Effets pervers pour les patients ?
«Les indicateurs ne vont donc pas forcément dans l’intérêt du patient mais d’abord du financeur, soulève pour sa part le docteur Didier Ménard, président du SMG (syndicat de la médecine générale), organisation qui a invité ses membres à refuser d’intégrer ce dispositif, car c’est la Caisse nationale d’assurance maladie qui a fixé les critères. Il y a en outre un risque que les médecins soient tentés d’éliminer les patients qui ne rentreront pas dans le cadre de ces critères. Dans mon cabinet, j’ai par exemple des patients diabétiques maghrébins qui repartent au bled l’été. Durant toute cette période, il est évident qu’ils ne vont pas aller faire les analyses qui leur sont prescrites en France.»
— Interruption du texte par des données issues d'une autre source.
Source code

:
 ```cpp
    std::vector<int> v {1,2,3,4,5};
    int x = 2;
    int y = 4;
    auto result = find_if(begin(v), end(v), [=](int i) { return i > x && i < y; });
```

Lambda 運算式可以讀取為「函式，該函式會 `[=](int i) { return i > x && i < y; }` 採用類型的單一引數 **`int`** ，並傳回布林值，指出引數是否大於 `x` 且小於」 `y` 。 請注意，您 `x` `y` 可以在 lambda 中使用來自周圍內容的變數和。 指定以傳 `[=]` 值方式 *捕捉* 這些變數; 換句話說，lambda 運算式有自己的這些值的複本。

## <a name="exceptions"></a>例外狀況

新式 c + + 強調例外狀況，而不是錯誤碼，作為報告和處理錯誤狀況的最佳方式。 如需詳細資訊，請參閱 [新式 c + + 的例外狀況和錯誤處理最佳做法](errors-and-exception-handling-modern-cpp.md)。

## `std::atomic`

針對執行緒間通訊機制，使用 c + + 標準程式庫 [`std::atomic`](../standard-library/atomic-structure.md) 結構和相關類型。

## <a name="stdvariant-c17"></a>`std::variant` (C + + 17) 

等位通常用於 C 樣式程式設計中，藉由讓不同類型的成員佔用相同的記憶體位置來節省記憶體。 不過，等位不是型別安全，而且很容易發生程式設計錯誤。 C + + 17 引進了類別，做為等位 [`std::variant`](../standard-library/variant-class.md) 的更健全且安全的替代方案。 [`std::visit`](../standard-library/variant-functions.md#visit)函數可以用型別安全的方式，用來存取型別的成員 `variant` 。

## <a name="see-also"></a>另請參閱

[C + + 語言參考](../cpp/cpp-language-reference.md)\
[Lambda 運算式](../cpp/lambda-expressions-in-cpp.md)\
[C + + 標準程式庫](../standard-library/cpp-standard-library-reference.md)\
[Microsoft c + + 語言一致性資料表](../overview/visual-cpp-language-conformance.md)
Environ 3500 euros de prime par médecin dans le Val de Marne
Instauré depuis janvier 2012, ce dispositif concerne tous les médecins généralistes et les cardiologues qui ne déclarent pas s’y opposer. Environ 5% ont souhaité de ne pas participer. Fin 2012, un premier bilan a été fait qui a donné lieu à une rémunération sur objectifs versée aux médecins en avril 2013. En moyenne dans le Val de Marne, 3500 euros ont été reversés à chaque médecin, ce qui représente environ 50% d’objectifs atteints, certains ont toutefois perçu jusqu’à 10 000 euros et d’autres rien du tout. «Pour l’Assurance maladie, ce n’est pas de l’argent versé en plus mais -à la place- d’une augmentation. Sauf que si l’on avait augmenté la consultation d’1 euros, cela aurait été sans retour», assure Gilles Filiberti. Au total, cette prime sur objectifs représente environ 5 millions d’euros sur un budget de l’Assurance maladie de l’ordre de 1,2 milliards d’euros dans le Val de Marne.
Je trouve que la mise en place de cette rémunération basée sur les efforts accomplis par les médecins est une très bonne chose en théorie.
Maintenant, il faut se méfier des effets de bord car comme le dit le médecin dans l’article, certains généraliste peuvent être tentés d’exclure des patients qui seraient “moins rentables” pour eux.
Une bonne initiative mais qui se doit d’être encadrée.